Good morning from Paul!
It's quiet again for news today, so hopefully I might be able to enjoy some sunshine later! Isn't it strange how the media today see a heatwave as a desperate threat, and give us alarmist warnings - keep in the shade, drink plenty of fluids (what else would I drink, gas?!), and the weather charts are angry shades of red. Whereas back in the 1970s, the weather charts were shiny, happy bright yellow, and the forecasters told us to get out and enjoy ourselves. What went wrong? When (and why?) did common sense disappear?
Explanatory notes -
A quick reminder that we don’t recommend any shares. We aim to review trading updates & results of the day and offer our opinions on them as possible candidates for further research if they interest you. Our opinions will sometimes turn out to be right, and sometimes wrong, because it's anybody's guess what direction market sentiment will take & nobody can predict the future with certainty. We are analysing the company fundamentals, not trying to predict market sentiment.

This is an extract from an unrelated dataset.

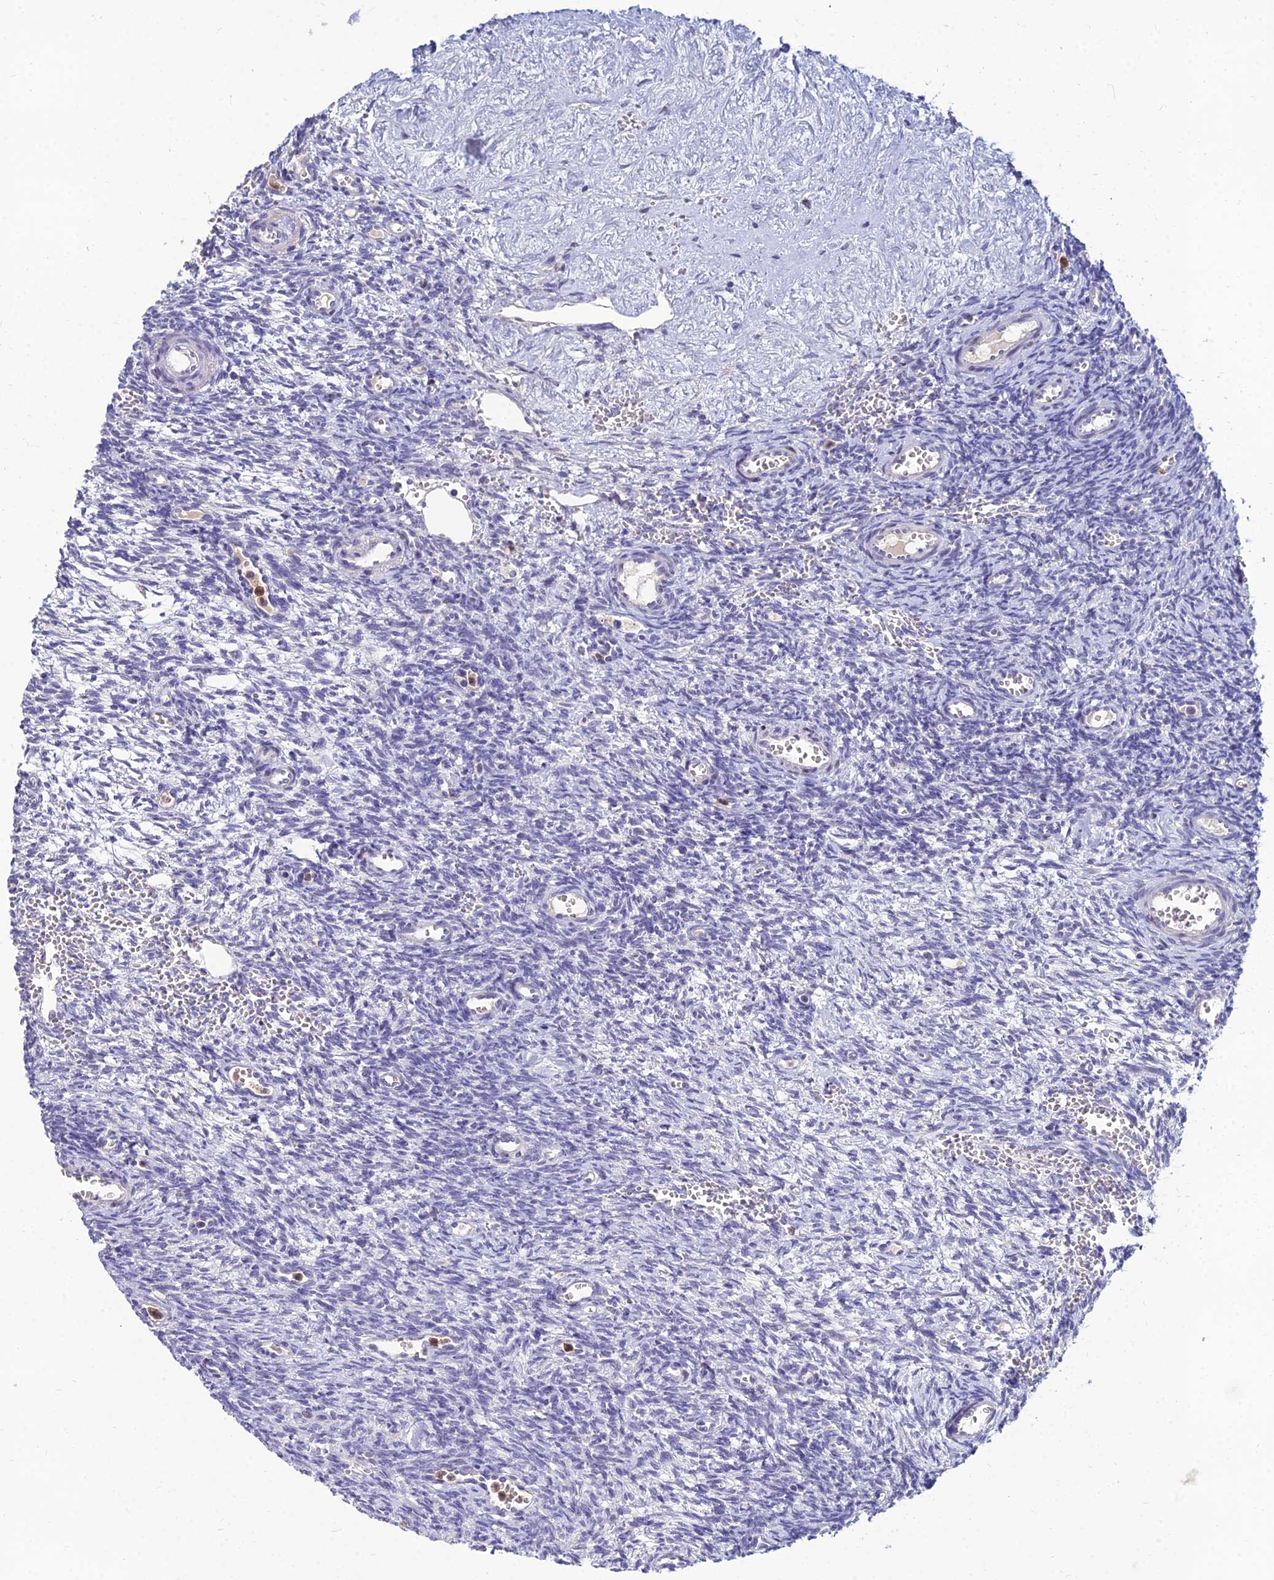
{"staining": {"intensity": "negative", "quantity": "none", "location": "none"}, "tissue": "ovary", "cell_type": "Follicle cells", "image_type": "normal", "snomed": [{"axis": "morphology", "description": "Normal tissue, NOS"}, {"axis": "topography", "description": "Ovary"}], "caption": "Immunohistochemical staining of normal ovary demonstrates no significant positivity in follicle cells.", "gene": "GOLGA6A", "patient": {"sex": "female", "age": 39}}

We stick to companies that have issued news on the day, with market caps (usually) between £10m and £1bn. We usually avoid the smallest, and most speculative companies, and also avoid a few specialist sectors (e.g. natural resources, pharma/biotech, investment cos). Although if something is newsworthy and interesting, we'll try to comment on it. Please bear in mind the "list of companies reporting" is precisely that - it's not a to do list. We typically cover c.5 companies per day, with a particular emphasis on under/over expectations updates, and we follow the "most viewed" list of readers, so if you're collectively interested in a company, we'll try to cover it. Obviously with the resources available, we can't cover everything! Add you own comments if you see something interesting, and feel free to discuss anything shares-related in the comments.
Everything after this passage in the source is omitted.